Leroi-Gourhan (Homem Matéria) – Separação do técnico e do cultural

Contudo a antropologia e a paleontologia humana advertem-nos contra a difusão do determinismo técnico na cultura ambiente. Uma similitude de técnicas não leva, ipso facto, a uma similitude das culturas. É que o determinismo técnico tem justamente um carácter zoológico muito marcado, desenrola-se por si e pode integrar-se em horizontes culturais muito diferentes e afastados.

O determinismo técnico é tão marcado como o da zoologia: da mesma forma que Cuvier, ao descobrir uma mandíbula de sarigueia num bloco de gipso, pôde convidar os seus colegas incrédulos a prosseguir com ele à libertação do esqueleto e predizer-lhes a revelação dos ossos marsupiais, a etnologia pode, até um certo ponto, da forma duma lâmina de utensílio fazer previsões sobre a forma do cabo e sobre o emprego do utensílio completo.

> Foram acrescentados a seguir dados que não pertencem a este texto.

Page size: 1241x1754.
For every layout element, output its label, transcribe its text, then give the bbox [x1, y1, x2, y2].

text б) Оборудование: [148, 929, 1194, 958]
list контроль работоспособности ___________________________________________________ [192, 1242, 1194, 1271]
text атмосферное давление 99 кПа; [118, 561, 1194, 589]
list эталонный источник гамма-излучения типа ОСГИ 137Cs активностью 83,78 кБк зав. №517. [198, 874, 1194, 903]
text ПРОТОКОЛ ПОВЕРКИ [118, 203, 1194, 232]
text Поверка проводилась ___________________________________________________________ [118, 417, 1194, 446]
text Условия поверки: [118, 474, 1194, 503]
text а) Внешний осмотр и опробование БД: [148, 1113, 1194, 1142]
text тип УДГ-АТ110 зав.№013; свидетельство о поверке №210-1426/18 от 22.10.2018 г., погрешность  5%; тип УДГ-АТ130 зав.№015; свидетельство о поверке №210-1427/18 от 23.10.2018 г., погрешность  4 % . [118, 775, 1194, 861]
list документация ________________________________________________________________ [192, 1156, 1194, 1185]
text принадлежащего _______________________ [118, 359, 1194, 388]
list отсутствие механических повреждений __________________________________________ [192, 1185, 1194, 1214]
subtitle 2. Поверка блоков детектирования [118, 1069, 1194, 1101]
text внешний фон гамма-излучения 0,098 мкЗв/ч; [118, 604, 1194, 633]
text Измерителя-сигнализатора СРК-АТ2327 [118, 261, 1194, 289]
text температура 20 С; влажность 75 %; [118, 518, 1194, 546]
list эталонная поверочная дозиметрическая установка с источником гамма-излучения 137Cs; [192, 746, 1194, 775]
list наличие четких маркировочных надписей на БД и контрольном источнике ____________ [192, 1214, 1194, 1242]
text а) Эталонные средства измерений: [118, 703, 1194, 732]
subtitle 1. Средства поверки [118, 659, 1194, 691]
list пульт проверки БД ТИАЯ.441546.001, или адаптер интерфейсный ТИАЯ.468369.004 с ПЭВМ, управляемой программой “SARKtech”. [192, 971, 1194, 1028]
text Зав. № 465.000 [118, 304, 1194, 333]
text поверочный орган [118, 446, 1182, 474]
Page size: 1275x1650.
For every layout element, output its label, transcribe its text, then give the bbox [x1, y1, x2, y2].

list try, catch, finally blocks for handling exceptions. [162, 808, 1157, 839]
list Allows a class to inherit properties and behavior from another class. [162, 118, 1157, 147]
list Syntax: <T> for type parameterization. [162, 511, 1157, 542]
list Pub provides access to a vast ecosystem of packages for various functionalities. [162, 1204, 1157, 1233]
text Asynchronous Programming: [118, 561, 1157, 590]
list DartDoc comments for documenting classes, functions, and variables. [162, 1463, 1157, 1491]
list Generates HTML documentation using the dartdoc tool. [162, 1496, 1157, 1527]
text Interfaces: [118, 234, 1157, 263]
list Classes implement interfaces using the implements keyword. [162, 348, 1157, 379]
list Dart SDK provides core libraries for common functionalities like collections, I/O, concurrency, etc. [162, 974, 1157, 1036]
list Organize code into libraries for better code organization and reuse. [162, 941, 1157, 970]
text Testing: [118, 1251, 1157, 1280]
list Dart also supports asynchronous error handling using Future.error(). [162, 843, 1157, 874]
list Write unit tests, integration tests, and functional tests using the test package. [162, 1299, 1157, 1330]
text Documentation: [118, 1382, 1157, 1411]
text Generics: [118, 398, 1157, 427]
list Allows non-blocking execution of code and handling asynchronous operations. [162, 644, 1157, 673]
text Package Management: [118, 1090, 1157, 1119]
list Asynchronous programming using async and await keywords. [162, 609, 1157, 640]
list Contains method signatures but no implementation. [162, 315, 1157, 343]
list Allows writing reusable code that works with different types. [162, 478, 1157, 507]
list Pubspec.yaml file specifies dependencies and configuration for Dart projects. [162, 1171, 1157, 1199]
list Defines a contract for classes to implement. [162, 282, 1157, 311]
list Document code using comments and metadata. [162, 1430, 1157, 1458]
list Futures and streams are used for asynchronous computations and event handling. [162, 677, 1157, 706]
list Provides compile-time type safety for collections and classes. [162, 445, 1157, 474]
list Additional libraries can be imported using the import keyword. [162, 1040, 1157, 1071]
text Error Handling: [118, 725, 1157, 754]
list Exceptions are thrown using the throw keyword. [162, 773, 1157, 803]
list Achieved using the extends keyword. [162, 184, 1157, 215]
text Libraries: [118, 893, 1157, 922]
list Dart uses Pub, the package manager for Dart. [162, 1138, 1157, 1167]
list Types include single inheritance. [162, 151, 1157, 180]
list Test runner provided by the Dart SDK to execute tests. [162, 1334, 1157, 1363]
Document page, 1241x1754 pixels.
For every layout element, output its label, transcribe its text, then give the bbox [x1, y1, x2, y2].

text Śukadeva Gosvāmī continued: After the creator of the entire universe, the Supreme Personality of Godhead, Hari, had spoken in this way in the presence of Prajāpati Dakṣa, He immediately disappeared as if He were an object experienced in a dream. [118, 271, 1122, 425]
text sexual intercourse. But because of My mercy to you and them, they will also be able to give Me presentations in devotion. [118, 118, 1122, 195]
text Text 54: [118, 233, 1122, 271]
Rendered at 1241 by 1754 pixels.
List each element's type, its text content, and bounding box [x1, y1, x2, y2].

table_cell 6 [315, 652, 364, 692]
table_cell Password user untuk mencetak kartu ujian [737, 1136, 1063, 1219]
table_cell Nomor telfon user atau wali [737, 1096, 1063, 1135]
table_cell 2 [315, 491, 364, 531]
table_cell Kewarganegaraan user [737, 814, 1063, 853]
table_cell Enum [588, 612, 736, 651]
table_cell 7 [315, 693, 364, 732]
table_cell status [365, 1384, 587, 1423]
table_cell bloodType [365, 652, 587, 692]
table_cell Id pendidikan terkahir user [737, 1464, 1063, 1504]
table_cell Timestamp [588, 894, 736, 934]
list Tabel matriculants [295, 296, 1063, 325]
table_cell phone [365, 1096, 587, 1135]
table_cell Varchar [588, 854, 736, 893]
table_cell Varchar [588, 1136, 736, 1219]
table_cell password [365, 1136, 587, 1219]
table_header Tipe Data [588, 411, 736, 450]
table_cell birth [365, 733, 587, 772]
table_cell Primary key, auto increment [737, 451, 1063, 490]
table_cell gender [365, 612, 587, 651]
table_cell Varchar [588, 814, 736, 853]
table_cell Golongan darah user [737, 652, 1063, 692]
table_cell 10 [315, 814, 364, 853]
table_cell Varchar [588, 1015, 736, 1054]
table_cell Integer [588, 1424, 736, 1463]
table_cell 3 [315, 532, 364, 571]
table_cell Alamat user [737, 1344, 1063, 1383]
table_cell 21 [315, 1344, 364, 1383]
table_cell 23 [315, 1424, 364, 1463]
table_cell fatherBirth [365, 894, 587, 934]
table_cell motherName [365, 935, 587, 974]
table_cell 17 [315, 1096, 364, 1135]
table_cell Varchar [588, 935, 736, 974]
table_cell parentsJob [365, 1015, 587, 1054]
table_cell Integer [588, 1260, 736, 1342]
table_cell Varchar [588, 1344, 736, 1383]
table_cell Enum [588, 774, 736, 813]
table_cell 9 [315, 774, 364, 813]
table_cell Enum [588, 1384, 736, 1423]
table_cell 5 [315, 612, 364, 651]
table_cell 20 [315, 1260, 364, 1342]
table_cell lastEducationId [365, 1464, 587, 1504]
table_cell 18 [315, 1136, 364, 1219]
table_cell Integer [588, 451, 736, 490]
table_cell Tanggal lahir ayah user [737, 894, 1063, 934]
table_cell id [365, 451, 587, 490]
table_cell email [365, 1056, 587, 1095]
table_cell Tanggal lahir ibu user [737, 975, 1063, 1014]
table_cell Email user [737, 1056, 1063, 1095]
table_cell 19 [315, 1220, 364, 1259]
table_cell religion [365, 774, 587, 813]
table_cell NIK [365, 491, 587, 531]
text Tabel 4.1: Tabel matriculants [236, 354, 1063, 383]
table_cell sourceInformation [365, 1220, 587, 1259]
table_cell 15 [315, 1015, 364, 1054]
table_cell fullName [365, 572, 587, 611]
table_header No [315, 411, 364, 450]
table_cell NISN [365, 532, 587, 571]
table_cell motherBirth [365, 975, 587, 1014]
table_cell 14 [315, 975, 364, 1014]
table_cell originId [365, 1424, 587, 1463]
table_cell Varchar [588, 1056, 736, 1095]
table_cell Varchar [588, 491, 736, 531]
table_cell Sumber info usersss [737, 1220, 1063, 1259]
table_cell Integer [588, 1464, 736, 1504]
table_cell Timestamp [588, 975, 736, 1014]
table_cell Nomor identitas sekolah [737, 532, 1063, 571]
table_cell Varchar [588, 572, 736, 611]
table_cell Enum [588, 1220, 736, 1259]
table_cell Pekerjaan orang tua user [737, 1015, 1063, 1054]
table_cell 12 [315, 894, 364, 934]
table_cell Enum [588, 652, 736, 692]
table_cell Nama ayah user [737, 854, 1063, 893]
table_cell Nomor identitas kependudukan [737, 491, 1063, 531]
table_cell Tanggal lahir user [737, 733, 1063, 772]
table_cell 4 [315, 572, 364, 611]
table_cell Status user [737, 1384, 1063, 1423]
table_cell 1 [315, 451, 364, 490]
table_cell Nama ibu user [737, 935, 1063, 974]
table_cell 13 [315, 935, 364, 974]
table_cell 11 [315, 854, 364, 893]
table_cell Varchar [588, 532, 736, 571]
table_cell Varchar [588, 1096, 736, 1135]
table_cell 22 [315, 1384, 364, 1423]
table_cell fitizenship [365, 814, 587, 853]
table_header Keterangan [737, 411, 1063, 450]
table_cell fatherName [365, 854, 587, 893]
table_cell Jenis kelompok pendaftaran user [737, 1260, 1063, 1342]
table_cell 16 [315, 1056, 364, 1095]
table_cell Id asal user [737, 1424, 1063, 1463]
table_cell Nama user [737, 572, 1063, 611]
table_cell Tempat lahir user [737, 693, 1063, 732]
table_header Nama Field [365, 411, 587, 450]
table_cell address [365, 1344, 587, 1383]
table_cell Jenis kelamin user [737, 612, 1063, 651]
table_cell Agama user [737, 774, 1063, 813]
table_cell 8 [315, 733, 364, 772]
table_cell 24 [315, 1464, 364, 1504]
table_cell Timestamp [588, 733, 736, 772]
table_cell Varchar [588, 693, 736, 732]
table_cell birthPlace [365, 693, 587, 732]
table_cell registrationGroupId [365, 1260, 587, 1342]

Mas não se esqueçam de que Cuvier se enganou muitas vezes, porque há uma diferença de essência absoluta entre a tendência determinante e o facto material. Há as tendências gerais que podem dar origem a técnicas idênticas, mas sem laço de parentesco material, e os factos que, qualquer que seja a sua proximidade geográfica, são individuais, únicos. Encontra-se ao mesmo tempo nos Esquimós do Alasca, nos Índios do Brasil e nos Negros de África o costume de implantar ornamentos de madeira ou de osso no lábio inferior. Há muita identidade técnica, mas, até hoje, nenhum esforço sério pôde levar a demonstrar o parentesco destes grupos humanos. A charrua malaia, a do Japão e a do Tibete representam três formas vizinhas e certamente relacionadas na história antiga dos três povos: cada uma, contudo, pelo solo cultivado, pelos detalhes da sua montagem, pelo modo de atrelagem, pelo sentido simbólico ou social que lhe é dado, representa efectivamente qualquer coisa de único, categoricamente individualizado.

(A. Leroi-Gourhan, L’Homme et la Matière, Albin Michel, 1943, p. 14.)